* WHAT YOU WILL DO:
Line by line, give the data again exactly as it appears.

* INPUT RECORDS:
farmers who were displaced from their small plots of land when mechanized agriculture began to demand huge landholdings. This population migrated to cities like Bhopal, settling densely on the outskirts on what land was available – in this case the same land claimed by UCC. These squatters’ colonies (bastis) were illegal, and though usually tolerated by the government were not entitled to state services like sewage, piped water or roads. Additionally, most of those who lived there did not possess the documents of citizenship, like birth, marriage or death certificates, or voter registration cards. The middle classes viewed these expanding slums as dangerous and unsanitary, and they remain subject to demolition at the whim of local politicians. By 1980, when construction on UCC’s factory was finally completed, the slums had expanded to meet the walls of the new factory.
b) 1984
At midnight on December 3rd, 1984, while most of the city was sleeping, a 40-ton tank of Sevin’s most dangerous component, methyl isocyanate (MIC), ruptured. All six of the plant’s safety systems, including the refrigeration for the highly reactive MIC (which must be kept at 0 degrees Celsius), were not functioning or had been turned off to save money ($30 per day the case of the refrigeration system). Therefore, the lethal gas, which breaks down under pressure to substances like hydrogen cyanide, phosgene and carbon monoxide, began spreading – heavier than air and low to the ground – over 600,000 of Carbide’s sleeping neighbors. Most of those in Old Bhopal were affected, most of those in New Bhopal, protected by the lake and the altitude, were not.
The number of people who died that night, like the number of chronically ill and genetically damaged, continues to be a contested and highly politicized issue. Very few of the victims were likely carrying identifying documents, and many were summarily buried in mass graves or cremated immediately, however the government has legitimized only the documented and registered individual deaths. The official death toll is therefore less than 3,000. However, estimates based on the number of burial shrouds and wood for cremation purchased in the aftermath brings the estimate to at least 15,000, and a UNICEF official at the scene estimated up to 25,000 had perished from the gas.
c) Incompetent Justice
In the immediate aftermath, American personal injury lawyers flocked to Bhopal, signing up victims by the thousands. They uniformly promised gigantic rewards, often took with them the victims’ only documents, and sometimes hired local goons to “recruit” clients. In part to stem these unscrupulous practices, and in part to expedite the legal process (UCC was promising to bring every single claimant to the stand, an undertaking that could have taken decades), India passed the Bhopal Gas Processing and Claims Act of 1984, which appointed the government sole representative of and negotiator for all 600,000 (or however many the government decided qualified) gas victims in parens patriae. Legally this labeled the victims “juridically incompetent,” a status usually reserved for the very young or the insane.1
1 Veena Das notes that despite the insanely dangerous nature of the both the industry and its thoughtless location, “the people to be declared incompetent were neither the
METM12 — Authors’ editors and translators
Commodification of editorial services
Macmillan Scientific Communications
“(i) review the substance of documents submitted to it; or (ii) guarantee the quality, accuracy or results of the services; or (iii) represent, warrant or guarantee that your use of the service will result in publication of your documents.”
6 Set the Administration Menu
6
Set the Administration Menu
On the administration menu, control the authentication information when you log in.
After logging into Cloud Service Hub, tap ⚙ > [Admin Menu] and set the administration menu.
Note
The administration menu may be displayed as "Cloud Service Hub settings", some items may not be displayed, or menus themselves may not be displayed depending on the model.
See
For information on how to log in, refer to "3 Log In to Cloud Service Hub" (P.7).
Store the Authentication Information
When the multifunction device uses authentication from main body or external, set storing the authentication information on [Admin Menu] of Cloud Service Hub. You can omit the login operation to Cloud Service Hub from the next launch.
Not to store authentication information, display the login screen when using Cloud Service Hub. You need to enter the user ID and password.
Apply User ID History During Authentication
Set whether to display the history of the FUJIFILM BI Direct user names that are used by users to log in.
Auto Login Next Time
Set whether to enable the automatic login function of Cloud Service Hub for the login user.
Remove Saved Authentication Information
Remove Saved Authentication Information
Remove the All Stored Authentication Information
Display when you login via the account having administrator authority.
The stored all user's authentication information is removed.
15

* PROBLEM SOLUTION:
farmers who were displaced from their small plots of land when mechanized agriculture began to demand huge landholdings. This population migrated to cities like Bhopal, settling densely on the outskirts on what land was available – in this case the same land claimed by UCC. These squatters’ colonies (bastis) were illegal, and though usually tolerated by the government were not entitled to state services like sewage, piped water or roads. Additionally, most of those who lived there did not possess the documents of citizenship, like birth, marriage or death certificates, or voter registration cards. The middle classes viewed these expanding slums as dangerous and unsanitary, and they remain subject to demolition at the whim of local politicians. By 1980, when construction on UCC’s factory was finally completed, the slums had expanded to meet the walls of the new factory.
b) 1984
At midnight on December 3rd, 1984, while most of the city was sleeping, a 40-ton tank of Sevin’s most dangerous component, methyl isocyanate (MIC), ruptured. All six of the plant’s safety systems, including the refrigeration for the highly reactive MIC (which must be kept at 0 degrees Celsius), were not functioning or had been turned off to save money ($30 per day the case of the refrigeration system). Therefore, the lethal gas, which breaks down under pressure to substances like hydrogen cyanide, phosgene and carbon monoxide, began spreading – heavier than air and low to the ground – over 600,000 of Carbide’s sleeping neighbors. Most of those in Old Bhopal were affected, most of those in New Bhopal, protected by the lake and the altitude, were not.
The number of people who died that night, like the number of chronically ill and genetically damaged, continues to be a contested and highly politicized issue. Very few of the victims were likely carrying identifying documents, and many were summarily buried in mass graves or cremated immediately, however the government has legitimized only the documented and registered individual deaths. The official death toll is therefore less than 3,000. However, estimates based on the number of burial shrouds and wood for cremation purchased in the aftermath brings the estimate to at least 15,000, and a UNICEF official at the scene estimated up to 25,000 had perished from the gas.
c) Incompetent Justice
In the immediate aftermath, American personal injury lawyers flocked to Bhopal, signing up victims by the thousands. They uniformly promised gigantic rewards, often took with them the victims’ only documents, and sometimes hired local goons to “recruit” clients. In part to stem these unscrupulous practices, and in part to expedite the legal process (UCC was promising to bring every single claimant to the stand, an undertaking that could have taken decades), India passed the Bhopal Gas Processing and Claims Act of 1984, which appointed the government sole representative of and negotiator for all 600,000 (or however many the government decided qualified) gas victims in parens patriae. Legally this labeled the victims “juridically incompetent,” a status usually reserved for the very young or the insane.1
1 Veena Das notes that despite the insanely dangerous nature of the both the industry and its thoughtless location, “the people to be declared incompetent were neither the
METM12 — Authors’ editors and translators
Commodification of editorial services
Macmillan Scientific Communications
“(i) review the substance of documents submitted to it; or (ii) guarantee the quality, accuracy or results of the services; or (iii) represent, warrant or guarantee that your use of the service will result in publication of your documents.”
6 Set the Administration Menu
6
Set the Administration Menu
On the administration menu, control the authentication information when you log in.
After logging into Cloud Service Hub, tap ⚙ > [Admin Menu] and set the administration menu.
Note
The administration menu may be displayed as "Cloud Service Hub settings", some items may not be displayed, or menus themselves may not be displayed depending on the model.
See
For information on how to log in, refer to "3 Log In to Cloud Service Hub" (P.7).
Store the Authentication Information
When the multifunction device uses authentication from main body or external, set storing the authentication information on [Admin Menu] of Cloud Service Hub. You can omit the login operation to Cloud Service Hub from the next launch.
Not to store authentication information, display the login screen when using Cloud Service Hub. You need to enter the user ID and password.
Apply User ID History During Authentication
Set whether to display the history of the FUJIFILM BI Direct user names that are used by users to log in.
Auto Login Next Time
Set whether to enable the automatic login function of Cloud Service Hub for the login user.
Remove Saved Authentication Information
Remove Saved Authentication Information
Remove the All Stored Authentication Information
Display when you login via the account having administrator authority.
The stored all user's authentication information is removed.
15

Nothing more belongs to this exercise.